Let’s truncate to an angular cutoff of 3:

angular_cutoff = 3
density_correlations = DensityCorrelations(
    n_correlations=2,
    max_angular=angular_cutoff,
)
bispectrum_truncated = density_correlations.compute(
    density, angular_cutoff=angular_cutoff
)

# Move the "l_" and "k_" keys to properties
bispectrum_truncated = bispectrum_truncated.keys_to_properties(
    ["l_1", "l_2", "k_2", "l_3"]
)

print("truncated bispectrum:", bispectrum_truncated.keys)
truncated bispectrum: Labels(
    o3_lambda  o3_sigma  center_type
        0         1           1
        1         1           1
                  ...
        3         -1          8
        0         -1          8
)
print("first block:", bispectrum_truncated[0])
first block: TensorBlock
    samples (420): ['system', 'atom']
    components (1): ['o3_mu']
    properties (8640): ['l_1', 'l_2', 'k_2', 'l_3', 'neighbor_1_type', 'n_1', 'neighbor_2_type', 'n_2', 'neighbor_3_type', 'n_3']
    gradients: None
print(
    "total number of features:",
    np.sum([len(block.properties) for block in bispectrum_truncated]),
)
total number of features: 338688

To compute a descriptor that matches the symmetry of a given target property, the selected_keys argument can be passed to the compute method. This was also seen in the previous tutorial on computing lambda-SOAP.

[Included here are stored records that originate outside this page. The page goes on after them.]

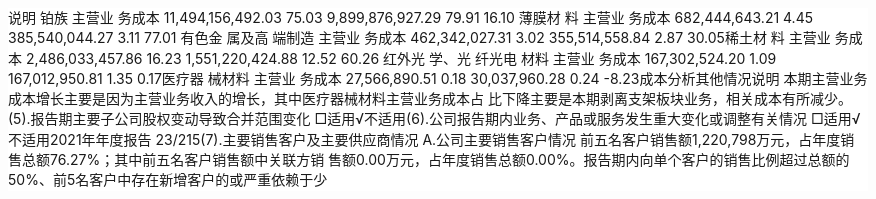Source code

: 说明
铂族
主营业
务成本
11,494,156,492.03
75.03
9,899,876,927.29
79.91
16.10
薄膜材
料
主营业
务成本
682,444,643.21
4.45
385,540,044.27
3.11
77.01
有色金
属及高
端制造
主营业
务成本
462,342,027.31
3.02
355,514,558.84
2.87
30.05稀土材
料
主营业
务成本
2,486,033,457.86
16.23
1,551,220,424.88
12.52
60.26
红外光
学、光
纤光电
材料
主营业
务成本
167,302,524.20
1.09
167,012,950.81
1.35
0.17医疗器
械材料
主营业
务成本
27,566,890.51
0.18
30,037,960.28
0.24
-8.23成本分析其他情况说明
本期主营业务成本增长主要是因为主营业务收入的增长，其中医疗器械材料主营业务成本占
比下降主要是本期剥离支架板块业务，相关成本有所减少。
(5).报告期主要子公司股权变动导致合并范围变化
□适用√不适用(6).公司报告期内业务、产品或服务发生重大变化或调整有关情况
□适用√不适用2021年年度报告
23/215(7).主要销售客户及主要供应商情况
A.公司主要销售客户情况
前五名客户销售额1,220,798万元，占年度销售总额76.27%；其中前五名客户销售额中关联方销
售额0.00万元，占年度销售总额0.00%。报告期内向单个客户的销售比例超过总额的50%、前5名客户中存在新增客户的或严重依赖于少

Following this example, to compute the truncated bispectrum for a polarizability tensor:

bispectrum_truncated_key_select = density_correlations.compute(
    density,
    angular_cutoff=angular_cutoff,
    selected_keys=mts.Labels(
        ["o3_lambda", "o3_sigma"],
        np.array([[0, 1], [2, 1]]),
    ),
)

# Move the "l_" and "k_" keys to properties
bispectrum_truncated_key_select = bispectrum_truncated_key_select.keys_to_properties(
    ["l_1", "l_2", "k_2", "l_3"]
)

print("truncated bispectrum with selected keys:", bispectrum_truncated_key_select.keys)
truncated bispectrum with selected keys: Labels(
    o3_lambda  o3_sigma  center_type
        0         1           1
        2         1           1
                  ...
        0         1           8
        2         1           8
)
print(
    "total number of features:",
    np.sum([len(block.properties) for block in bispectrum_truncated_key_select]),
)
total number of features: 103680

Conclusion

DensityCorrelations can be used to build equivariants of arbitrary body order from a spherical expansion of decorated atomic point cloud data.

A key limitation of this approach is an exploding feature size. To reduce the number of output blocks, the angular_cutoff parameter can be used.